When can the horse be ridden again?
Most horses that have been treated for laminitis can be ridden again. After the pain is gone you will be dealing with a very delicate foot. When you can start riding again depends on how severe the symptoms were and how good the treatment response has been. If there is any rotation it will take at least eight months for the damaged areas to grow out. If no rotation has occurred two months rest and correction of the predisposing factors should be considered. Your vet should direct you when it is safe to start riding again. Also once a horse has laminitis they are prone to recurrences so it is important to watch closely for the signs of laminitis and stop riding if you are suspicious.
How can you prevent laminitis?
Weight control is very important in the overweight pony. Restrict access to lush pastures. It should be possible to fence the pony into a small area of the paddock. Make sure feed sheds are closed securely. Riding your horse daily is very important. Regular visits from your farrier to maintain a well-balanced foot. Nutritional supplements such as biotin supplements should be given if the hoof quality is poor. A thorough knowledge of the causes of laminitis is important so you can identify the risk factors early and thus avoid them.

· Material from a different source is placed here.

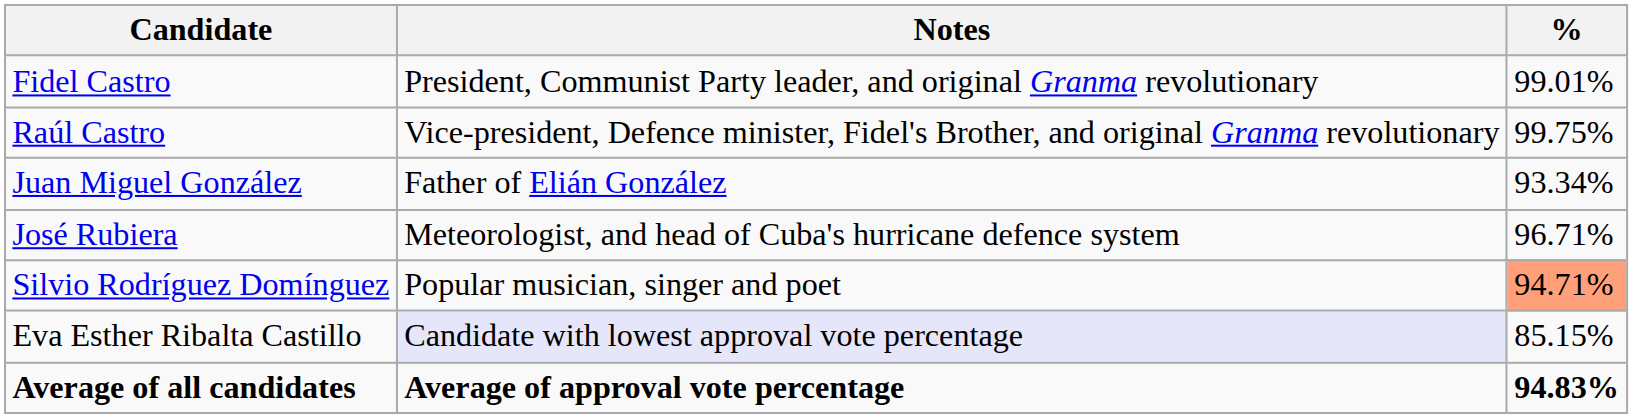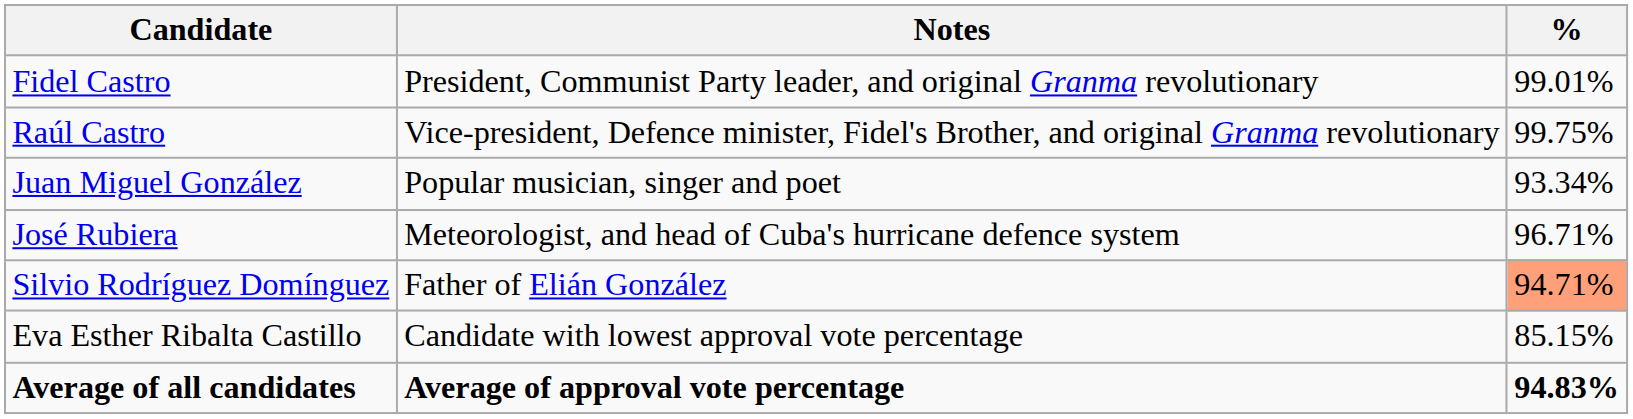Juan Miguel González | Notes: Father of Elián González -> Popular musician, singer and poet
Silvio Rodríguez Domínguez | Notes: Popular musician, singer and poet -> Father of Elián González
Eva Esther Ribalta Castillo | Notes: lavender background -> no background
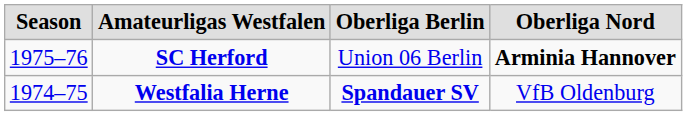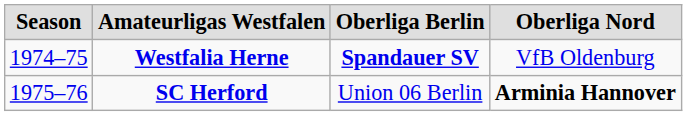rows swapped: Westfalia Herne <-> SC Herford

Herbal supplements as an aid to treating laminitis. Many owners have found tremendous benefit in using herbal supplements in the recovery of laminitic cases. Anicripple from the Animal Herb Company is one I use regularly and find it an excellent adjunct to therapy. In Chinese medical understanding of laminitis they see stagnation of blood and energy in the feet, blockage of the channels and toxicity as being important in the development of the condition. Herbs such as Lonicera and Forysthia are included in the formula, which have anti-infection and anti-toxic properties. Clematis that opens the channels, Carthamus and Dang Kuei that helps nourish and move the blood. Also pain-killing herbs are included. Thus it can be a powerful remedy with many properties that can aid healing. With recognition of the symptoms and causes of laminitis and prompt action when you suspect it, the devastating effects of this horrible condition should be minimized.